Problems to solve:
A. Reproduce part of the passage about referees, beginning at the words "Some will call" and stopping after "for less fouls.".
B. Answer these questions from the passage about referees:
(i) Which school's basketball game did the referees work on Saturday afternoon?
(ii) Over what span of time does the writer say the bad refereeing has occurred?
(iii) Where was the player from who threw a punch and was not ejected?

Exercise passage:
================================

The man, the myth, the legend.

Missing: one seeing-eye dog. Please return to the referees who worked Saturday afternoon’s Coupeville High School basketball game.

“Mr. Ed.”

“Rogaine.”

He goes by many names, but no matter what moniker you pick, he is the worst. The absolute worst.

Pompous. Preening. Gum-gnashing. Self righteous. Obtuse. Rarely right and yet never self-aware.

The more he knows the call is the wrong one, the louder and more emphatic he gets. Cover up your mistakes by shoutin’ them down is his game plan.

Some will call Wolf Nation whiners. Cry-babies. Bad sports. And a lot worse.

But the fact remains, we have suffered some God-awful reffin’ at Coupeville High School basketball games the last two years. And the man above is Suspect #1.

Is there a vendetta among local refs against the Wolves?

It seems that way, as games are increasingly called one-sided, with visiting teams allowed to be far more physical and yet called for less fouls.

And that’s not even getting into the whole an-Orcas-Island-player-threw-a-punch-and-was-NOT-ejected argument from last season.

================================

Data segment:
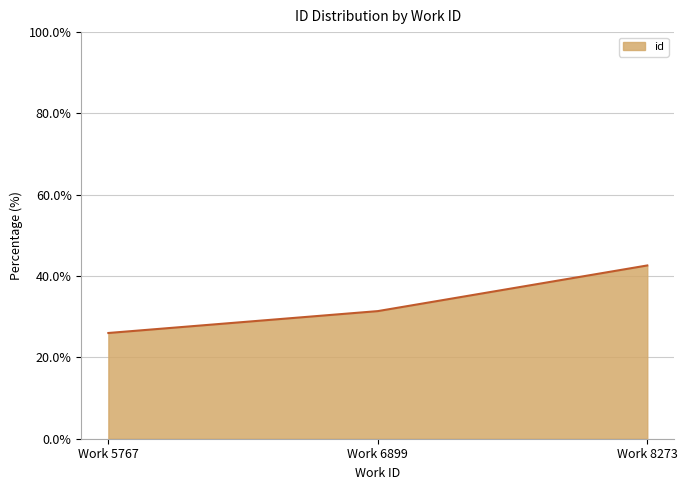

How many lines are shown in the chart?

1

================================

Solutions by task:
A.
Some will call Wolf Nation whiners. Cry-babies. Bad sports. And a lot worse.

But the fact remains, we have suffered some God-awful reffin’ at Coupeville High School basketball games the last two years. And the man above is Suspect #1.

Is there a vendetta among local refs against the Wolves?

It seems that way, as games are increasingly called one-sided, with visiting teams allowed to be far more physical and yet called for less fouls.

B.
(i) Coupeville High School
(ii) The last two years
(iii) Orcas Island